Saved entries
== Segment start ==
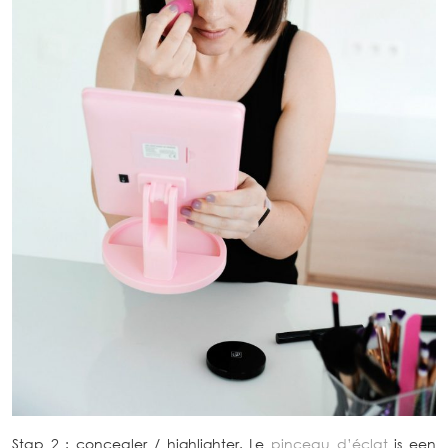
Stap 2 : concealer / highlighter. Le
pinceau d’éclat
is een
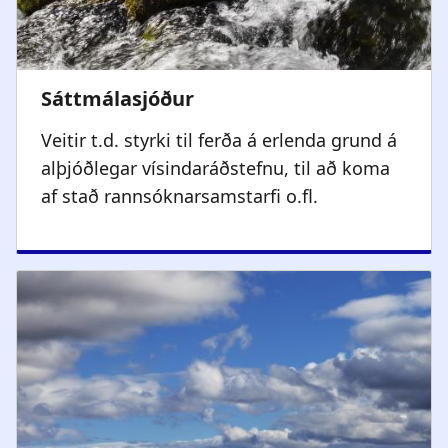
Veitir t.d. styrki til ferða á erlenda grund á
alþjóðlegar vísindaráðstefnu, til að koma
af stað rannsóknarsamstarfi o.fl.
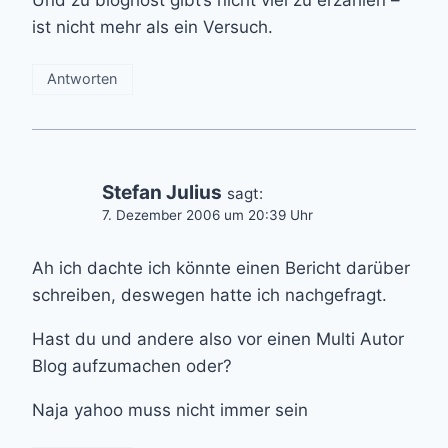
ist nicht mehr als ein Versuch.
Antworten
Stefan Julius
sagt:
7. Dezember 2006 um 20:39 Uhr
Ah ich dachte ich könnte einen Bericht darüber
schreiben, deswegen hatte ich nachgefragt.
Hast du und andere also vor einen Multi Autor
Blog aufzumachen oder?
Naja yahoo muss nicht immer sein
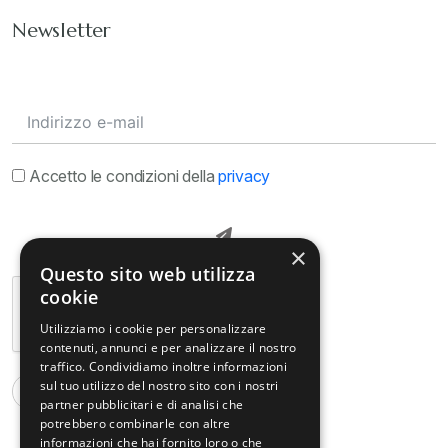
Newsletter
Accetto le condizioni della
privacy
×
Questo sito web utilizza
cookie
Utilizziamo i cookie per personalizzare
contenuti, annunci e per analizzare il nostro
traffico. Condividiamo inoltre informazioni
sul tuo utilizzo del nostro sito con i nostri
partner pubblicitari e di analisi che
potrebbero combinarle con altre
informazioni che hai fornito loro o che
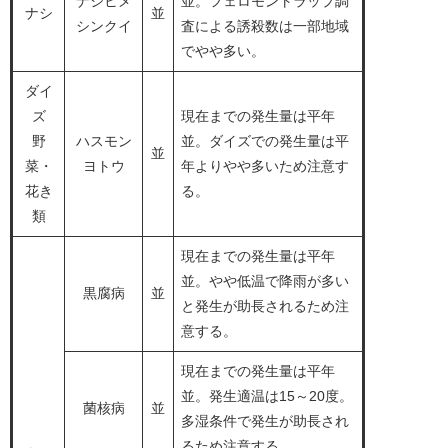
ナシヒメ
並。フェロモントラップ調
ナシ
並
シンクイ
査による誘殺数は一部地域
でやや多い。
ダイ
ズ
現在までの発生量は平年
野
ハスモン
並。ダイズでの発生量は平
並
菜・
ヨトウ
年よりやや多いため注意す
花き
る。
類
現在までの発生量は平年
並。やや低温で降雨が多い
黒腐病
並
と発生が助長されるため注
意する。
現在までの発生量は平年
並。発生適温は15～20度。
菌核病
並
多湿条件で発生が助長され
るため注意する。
== Segment end ==
== Segment start ==
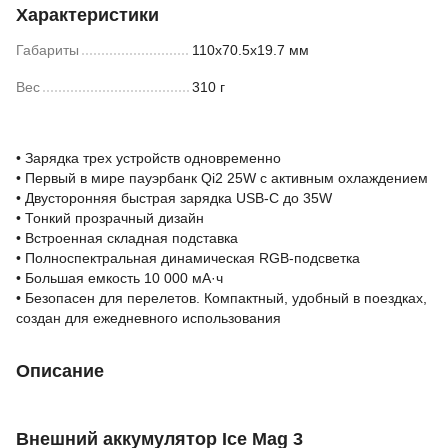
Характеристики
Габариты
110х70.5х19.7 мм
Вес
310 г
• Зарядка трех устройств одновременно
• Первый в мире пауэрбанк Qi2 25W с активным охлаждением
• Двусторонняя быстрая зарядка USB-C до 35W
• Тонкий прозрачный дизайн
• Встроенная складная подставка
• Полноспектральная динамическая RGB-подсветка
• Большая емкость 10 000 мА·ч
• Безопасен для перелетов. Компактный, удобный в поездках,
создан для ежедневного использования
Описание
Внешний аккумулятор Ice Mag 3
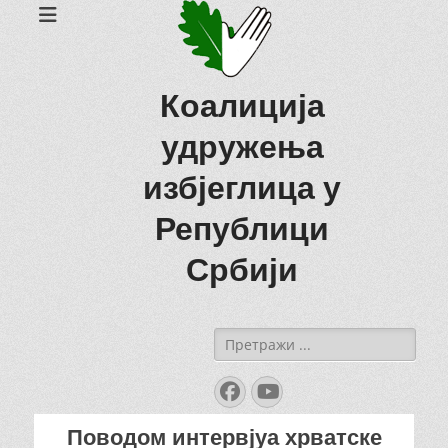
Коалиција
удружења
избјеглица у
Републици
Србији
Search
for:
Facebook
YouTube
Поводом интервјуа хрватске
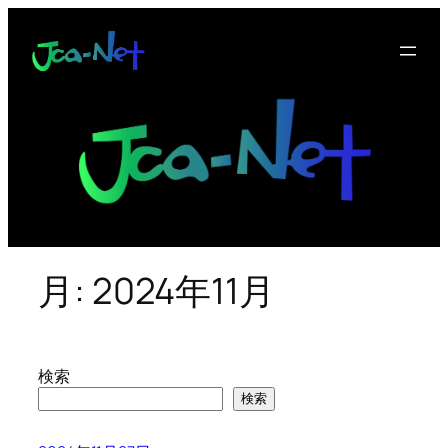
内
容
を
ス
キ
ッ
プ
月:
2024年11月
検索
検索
== Segment end ==
Copy out everything in the material from the line containing "Veitir t.d. styrki" down to the line containing "informazioni che hai fornito loro o che", without the pictures.

Veitir t.d. styrki til ferða á erlenda grund á
alþjóðlegar vísindaráðstefnu, til að koma
af stað rannsóknarsamstarfi o.fl.
ist nicht mehr als ein Versuch.
Antworten
Stefan Julius
sagt:
7. Dezember 2006 um 20:39 Uhr
Ah ich dachte ich könnte einen Bericht darüber
schreiben, deswegen hatte ich nachgefragt.
Hast du und andere also vor einen Multi Autor
Blog aufzumachen oder?
Naja yahoo muss nicht immer sein
Newsletter
Accetto le condizioni della
privacy
×
Questo sito web utilizza
cookie
Utilizziamo i cookie per personalizzare
contenuti, annunci e per analizzare il nostro
traffico. Condividiamo inoltre informazioni
sul tuo utilizzo del nostro sito con i nostri
partner pubblicitari e di analisi che
potrebbero combinarle con altre
informazioni che hai fornito loro o che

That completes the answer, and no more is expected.